Sean Brawley has dedicated the past 25 years to helping people from all walks of life elevate their performance and unlock their potential.  As a facilitator and coach, he has custom designed highly unique, experiential programs for many well-known organizations such as GE, ITT, the New York Yankees, San Diego Padres, Seattle Mariners and the U.S. Tennis Association.  Sean was also the primary mental coach for the USC football team for 9 years and helped Pete Carroll and the Trojans win 2 national championships.

In the beginning, Sean talks about a powerful new HBO documentary called The Weight of Gold.  Sean says it really pulled back the veil and shows how much internal pressure that elite athletes are under.  Even though on the surface it seems as though they have everything under control, the fact is that many of these athletes are really struggling with their inner demons.  For Sean, this is a powerful & timely message because during COVID, lots of people are suffering, not just elite athletes.

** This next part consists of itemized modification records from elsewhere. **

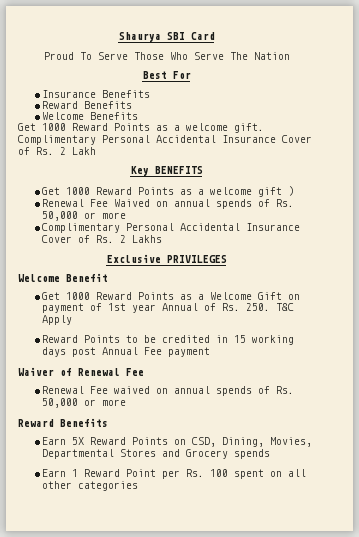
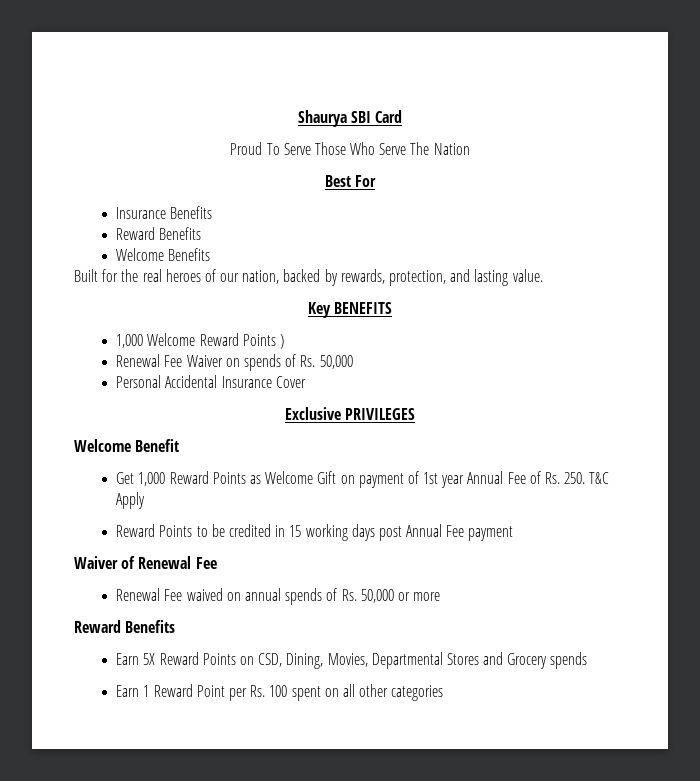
[18,123,264,133] [18,135,312,145] [18,147,96,155] [130,166,203,176] [42,186,295,197] [42,199,295,209] [42,211,127,221] [42,223,301,233] [42,235,163,243] Get 1000 Reward Points as a welcome gift. Complimentary Personal Accidental Insurance Cover of Rs. 2 Lakh // Key BENEFITS // Get 1000 Reward Points as a welcome gift ) // Renewal Fee Waived on annual spends of Rs. 50,000 or more // Complimentary Personal Accidental Insurance Cover of Rs. 2 Lakhs -> [74,269,543,286] [307,302,393,318] [116,333,284,349] [116,354,353,371] [116,375,306,388] Built for the real heroes of our nation, backed by rewards, protection, and lasting value. // Key BENEFITS // 1,000 Welcome Reward Points ) // Renewal Fee Waiver on spends of Rs. 50,000 // Personal Accidental Insurance Cover
[66,292,205,300] 1000 Reward Points as a -> [138,471,261,486] 1,000 Reward Points as
(199, 307) none -> [507,472,526,484] Fee

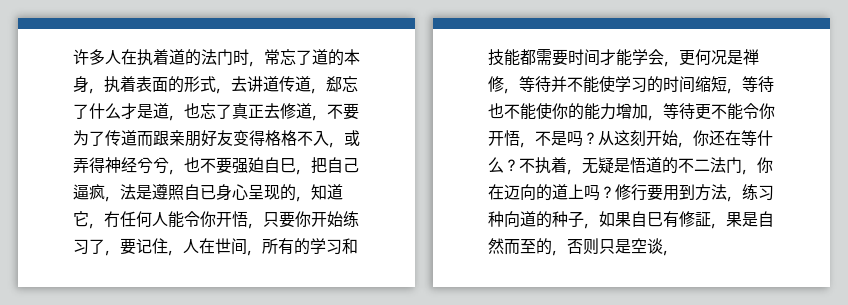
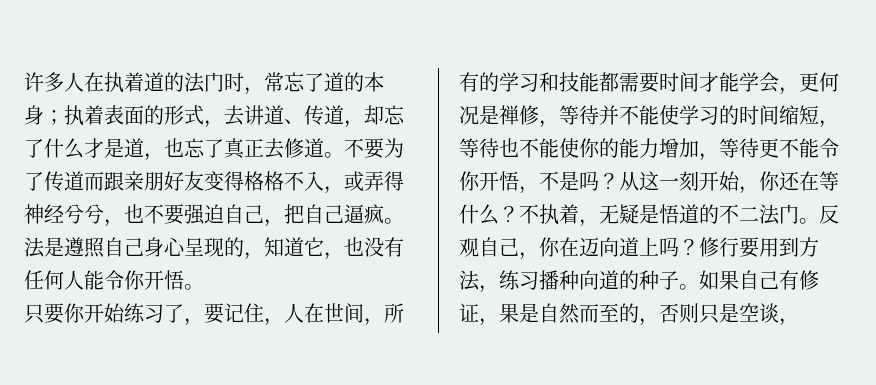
[89,88,104,94] ， -> [44,110,64,125] ；
[279,76,342,94] 传道，郄 -> [284,105,384,128] 、传道，却
[312,115,327,121] ， -> [324,152,344,158] 。
[248,157,296,173] 廹自巳 -> [204,204,264,224] 迫自己
[105,196,120,202] ， -> [384,218,404,224] 。
[200,185,216,200] 已 -> [124,238,144,256] 己
[104,211,120,228] 冇 -> [344,237,404,257] 也没有
[248,223,263,229] ， -> [184,284,204,290] 。 //
(630, 138) none -> [659,178,679,189] 一
(742, 165) none -> [799,205,839,224] [459,237,519,257] 。反观自己
[536,184,552,201] 的 -> (619, 247) none
(774, 193) none -> [539,270,559,290] 播
[584,211,711,229] ，如果自巳有修証 -> [679,270,819,290] [459,303,479,322] 。如果自己有修证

About four years ago, Sean had the opportunity to interview some of the world’s greatest tennis players, such as Roger Federer and Venus Williams.  He noticed that each one had a “breakthrough experience” at some point in their tennis career; however, many of them also had a “breakdown experience” that showed up a short time after the breakthrough. 

Professional tennis player Madison Keys revealed that she got injured at the height of her tennis career.  During this time off from playing, she realized how much pressure she was putting on herself, and she got back in touch with what was most important – her friends and family.  She also rekindled her love for the game:  “I rediscovered the joy of hitting a tennis ball.”

Sean talks about cultivating the courage to engage our feelings and even to be vulnerable.   He says it all goes back to learning how to bring “loving presence” to what’s arising in the moment. 

Sean talks about the process of staying present with difficult or even unwanted emotion.  It begins by bringing awareness to that emotion.  Instead of rejecting it, we simply sit with it and allow it to arise.  In time, we may be able to even learn to welcome, embrace and even bring love to it; but these are steps in a process, and they don’t happen all at once.

Sean has spent years practicing co-presencing.  He finds it to be even more powerful than meditation.  Co-presencing is practicing with other people to be present in the NOW, in the face of difficult situations and feelings.